Task details. Among the lines below, keep only those from the one containing "[60,834,88,845] 1,600 ->" through the one containing "[319,851,338,860] 176 ->", and reproduce them exactly.

Supplied material.

Content starts

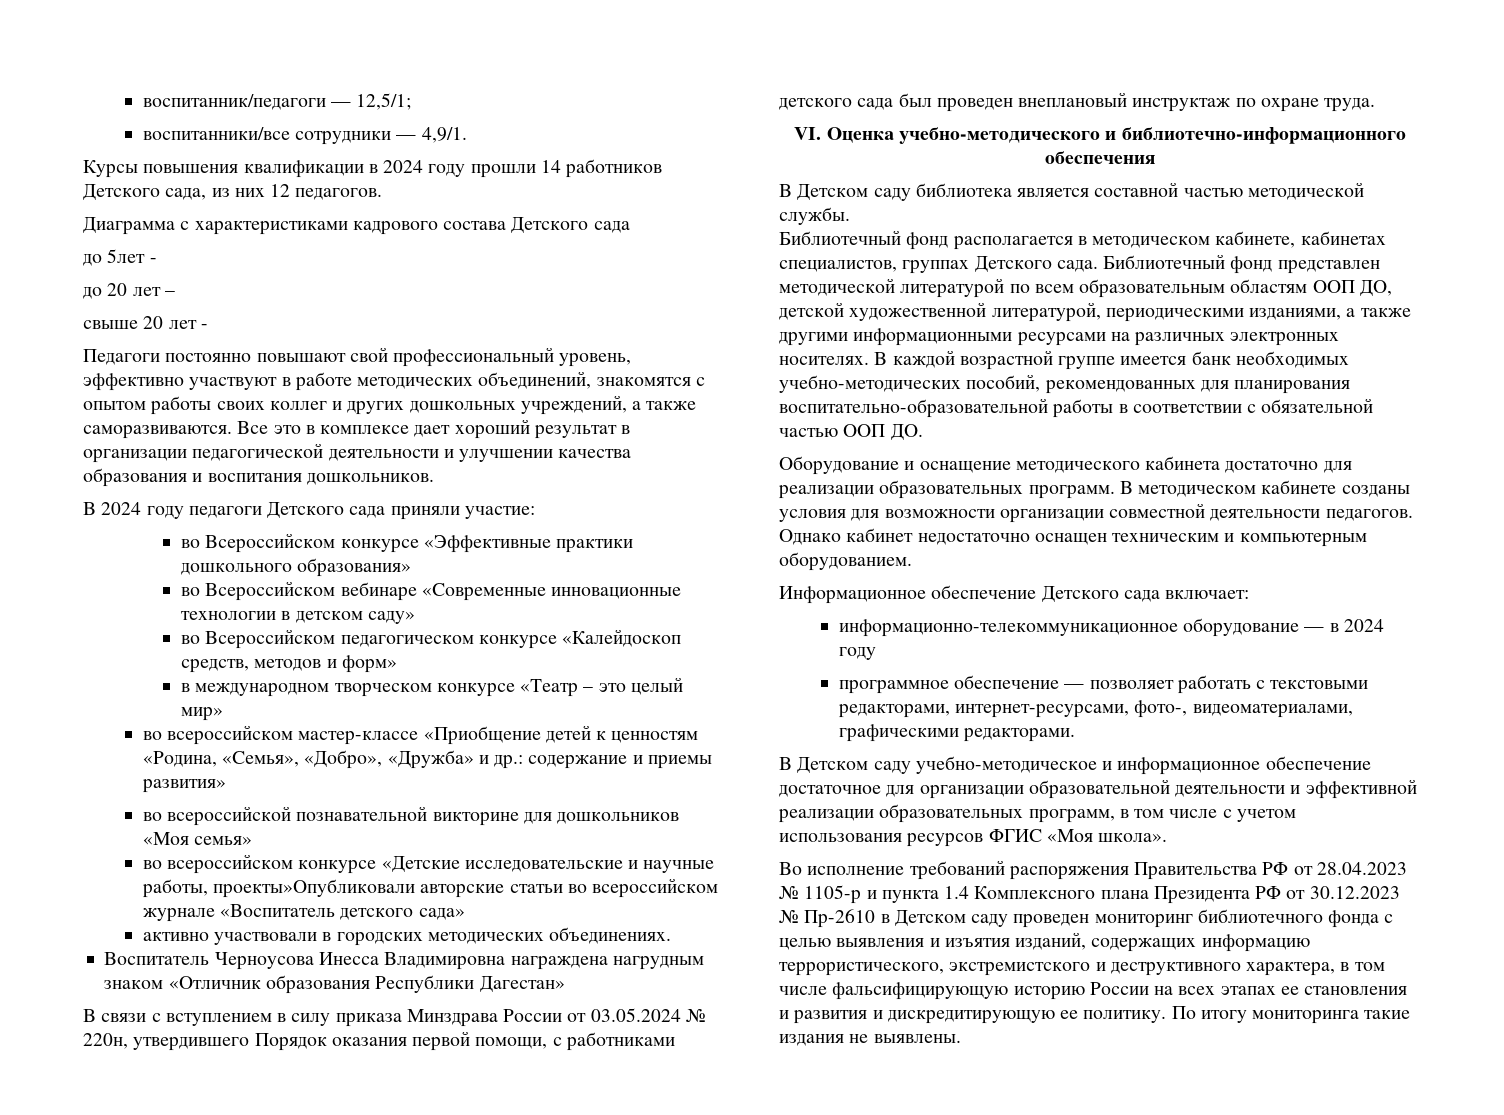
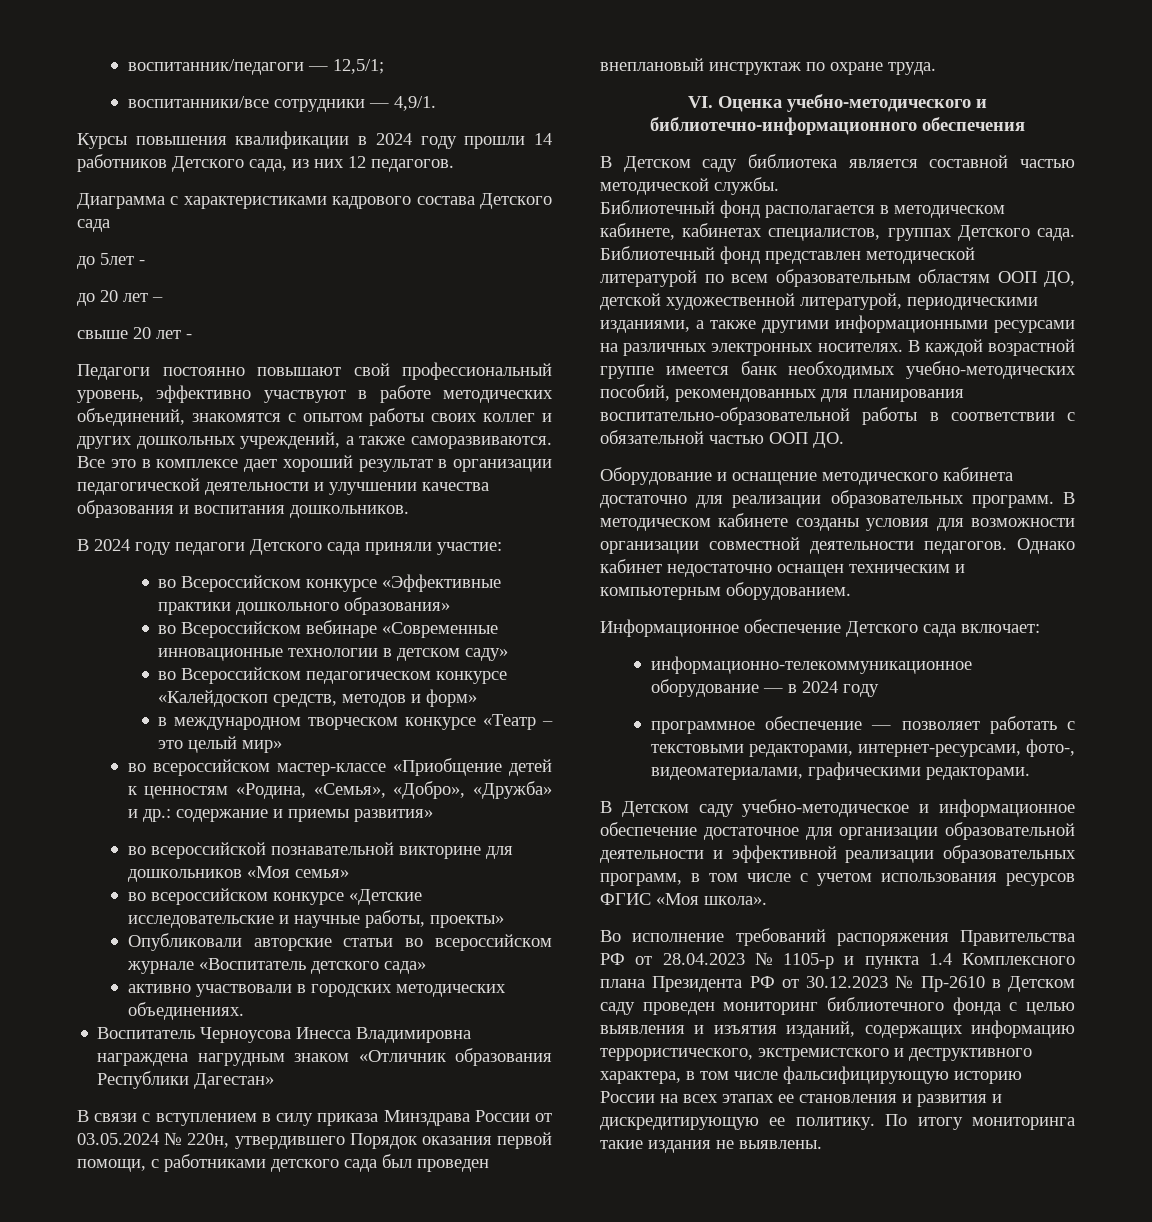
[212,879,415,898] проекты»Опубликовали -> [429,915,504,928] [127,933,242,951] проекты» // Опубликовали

Content ends
Content starts

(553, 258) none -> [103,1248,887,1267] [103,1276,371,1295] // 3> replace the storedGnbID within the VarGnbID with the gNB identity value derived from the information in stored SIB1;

Content ends
Content starts

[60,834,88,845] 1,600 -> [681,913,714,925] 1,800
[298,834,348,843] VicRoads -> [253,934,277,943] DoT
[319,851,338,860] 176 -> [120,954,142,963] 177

Content ends

Problem solution.
[60,834,88,845] 1,600 -> [681,913,714,925] 1,800
[298,834,348,843] VicRoads -> [253,934,277,943] DoT
[319,851,338,860] 176 -> [120,954,142,963] 177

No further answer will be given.